In this second installment of our Seven Questions for Chapel Users series, we’re looking at a recent success story in which Scott Bachman used Chapel to unlock new scales of biodiversity analysis in coral reefs to study ocean health using satellite image processing. This is work that Scott started as a visiting scholar with the Chapel team at HPE, and it is just one of several projects he took on during his time with us. Since wrapping up his visit at HPE, Scott has continued to apply Chapel in his work, which he describes below.

One noteworthy thing about the computation Scott describes here is that it is just a few hundred lines of Chapel code, yet can be used to drive the CPUs and GPUs of the world’s largest supercomputers. This serves as a sharp contrast with the 100+k lines that make up the CHAMPS framework covered in our previous interview. Together, the two demonstrate the vast spectrum of code sizes that researchers are productively writing in Chapel.

This interview was conducted live (online) on August 23rd, and was edited for clarity with Scott’s assistance.

1. Who are you?

My name is Dr. Scott Bachman. I am an oceanographer currently at the National Center for Atmospheric Research (NCAR), and also at [C]Worthy where I’m the technical modeling lead. I have been an oceanographer for just about 10 years since my Ph.D. I have expertise in physics, fluid dynamics, and large-scale computing, at least within the scope of computational oceanography. I’m not necessarily an HPC computer whiz, but I’m pretty good by scientist standards. At NCAR we use HPC heavily—NCAR owns its own clusters. At [C]worthy we also do that, although we kind of bounce between clusters operated by DOE and NSF.

2. What do you do? What problems are you trying to solve?

In my position at NCAR, I solve problems related to ocean physics, understanding how the ocean behaves, making connections to climate change, and how we can prepare for it and mitigate risk. So one thing that I’ve done with Chapel specifically is that I wrote, or essentially translated, a code that has been used to calculate biodiversity in coral reefs.
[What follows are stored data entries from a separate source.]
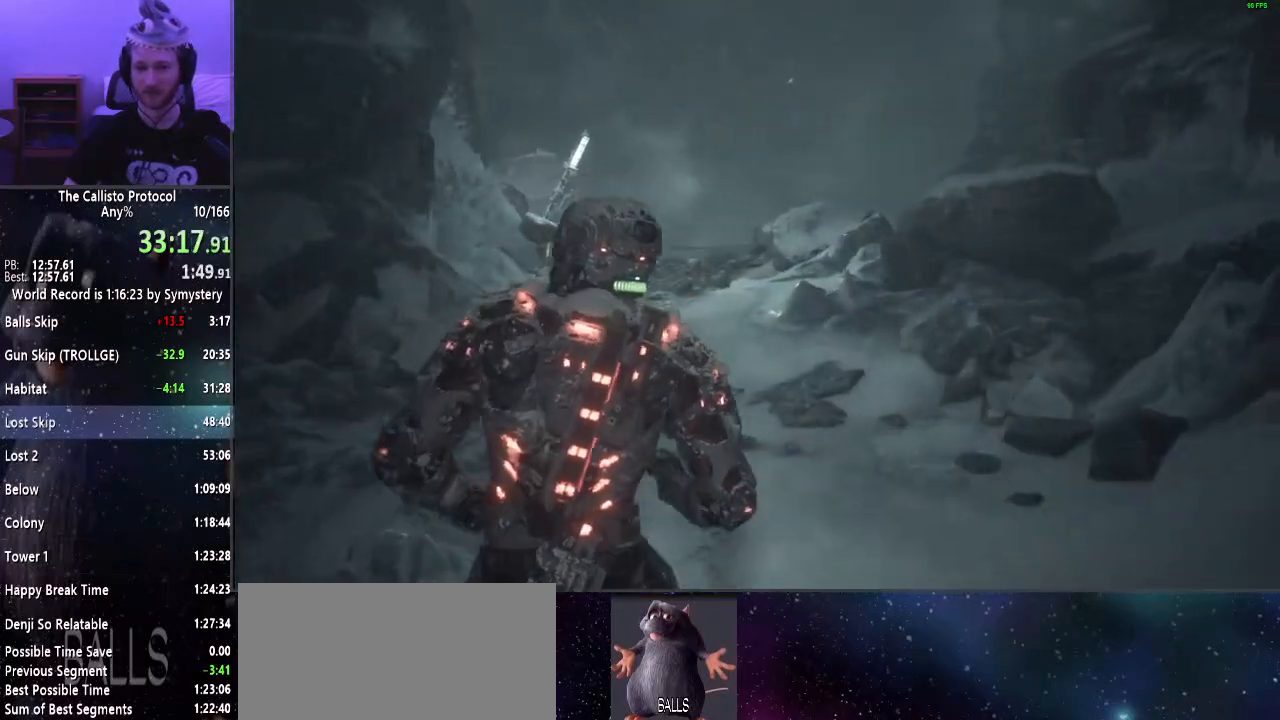
{"keys": ["shift", "w"], "mouse": [], "events": []}
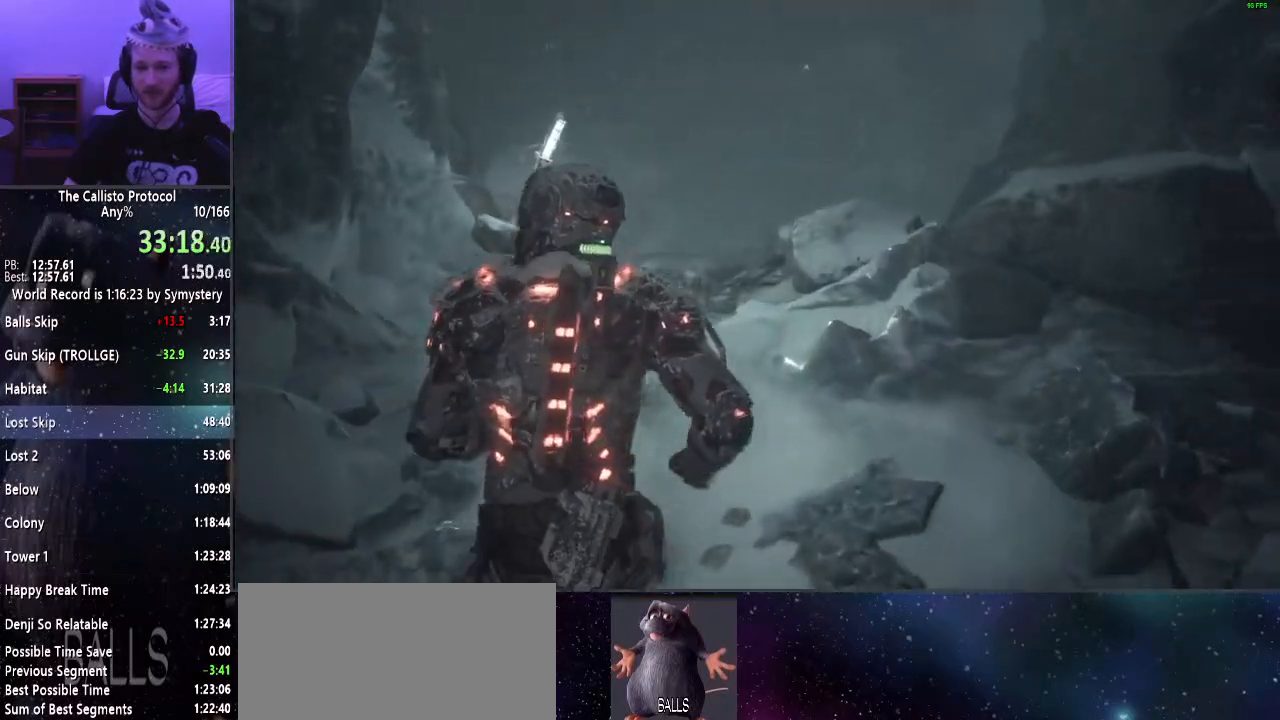
{"keys": ["shift", "w"], "mouse": [], "events": []}
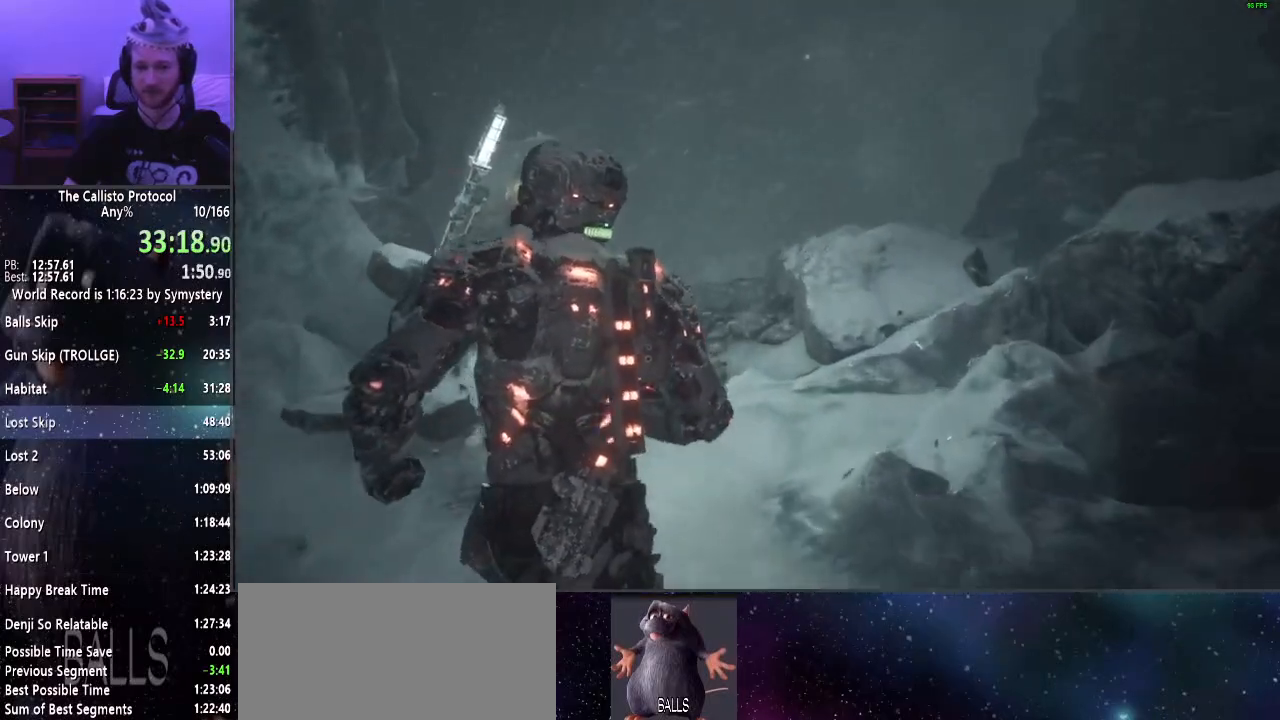
{"keys": ["shift", "w"], "mouse": [], "events": []}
Previously that was done serially in MATLAB, and it was creating an enormous bottleneck for the scientists because it was just not performing at all, and they were not able to do these biodiversity analyses at any kind of interesting scale—they were limited to very, very small islands and atolls. And the challenge with reefs is that they’re very scattered and also very small. This means you have to cover a massive footprint even though the individual reefs are pretty tiny.

Coral reefs are home to about 25% of all marine life at some stage of their life cycle, so even though they cover a tiny, tiny area, they are massively important for the entire oceanic food web, and therefore, so many other things.
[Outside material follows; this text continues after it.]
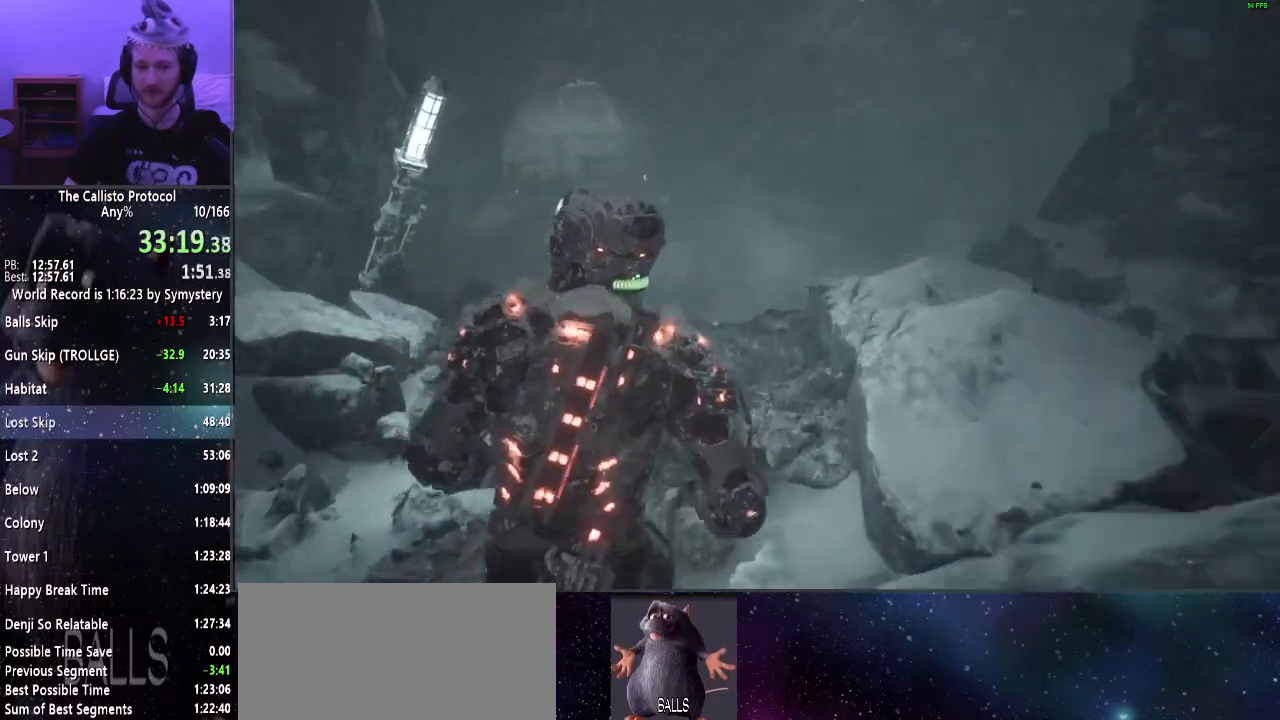
{"keys": ["shift", "w"], "mouse": [], "events": []}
I consider this work to benefit humankind, though I think a lot of people who don’t live near reefs don’t even understand that they’re living things. Coral reefs are home to about 25% of all marine life at some stage of their life cycle, so even though they cover a tiny, tiny area, they are massively important for the entire oceanic food web, and therefore, so many other things. I think their value in monetary terms has been calculated at something like $10 trillion. And they provide coastal protection, they provide fisheries, they can provide so many more things.

So it’s very, very important to try to conserve what reefs are left, and we’re losing them very rapidly. People in Florida, for the most part, don’t even recognize that their state has lost practically all of their reefs, which used to be world-renowned. So it’s the unfortunate property that coral reefs are hidden underneath the water, and unless you go into the water and go under, you won’t ever see them. But they’re there and they’re really, really important.
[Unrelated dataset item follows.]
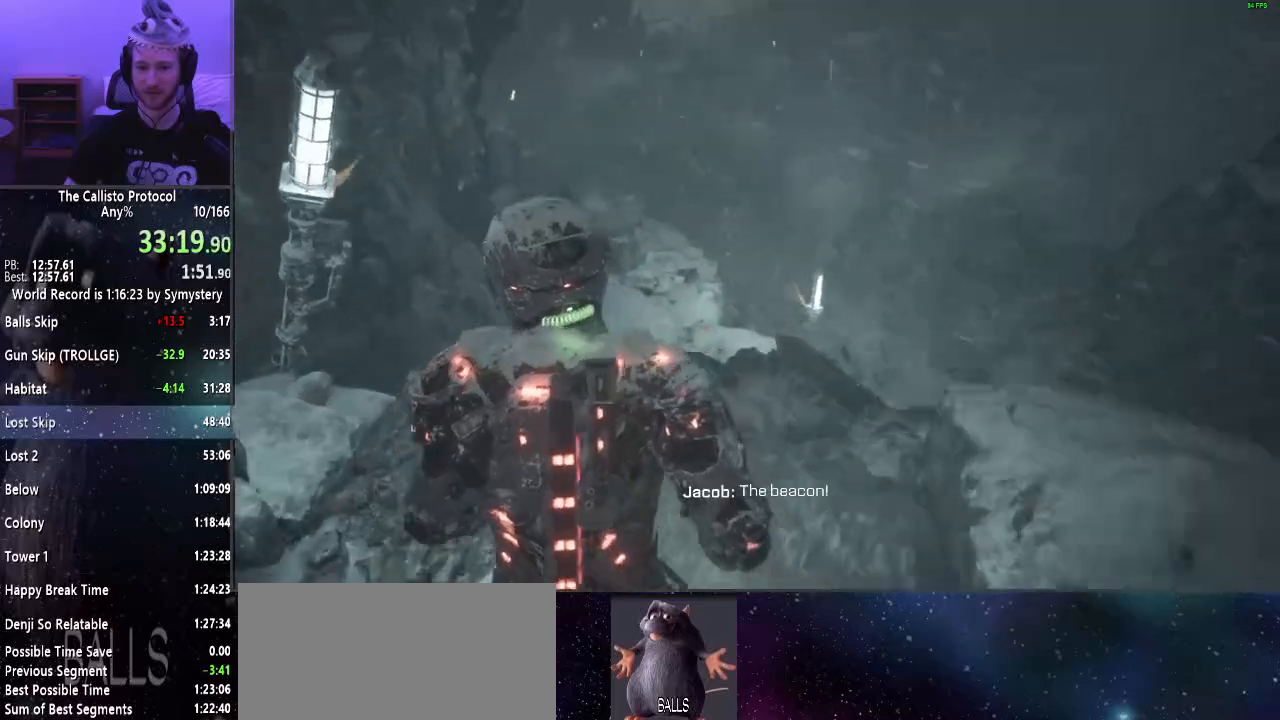
{"keys": ["shift", "w"], "mouse": [], "events": []}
It's understandable that a lot of people are limited to the domain of running their programs serially, which is fine for the most part until you run into a problem that requires an enormous scale or enormous speed.

3. How does Chapel help you with these problems?

Chapel has helped with this particular problem due to its speed and its ease of use. As you know, climate scientists tend not to be computer scientists, even though we use computers a lot. Most of us have skill in some kind of scientific software or programming language—usually it’s Python or MATLAB. But as a community, we tend to achieve only such a level of skill with those languages that we never really get deep into the weeds unless we’re very much on the computational physics side. So it’s understandable that a lot of people are limited to the domain of running their programs serially, which is fine for the most part until you run into a problem that requires an enormous scale or enormous speed.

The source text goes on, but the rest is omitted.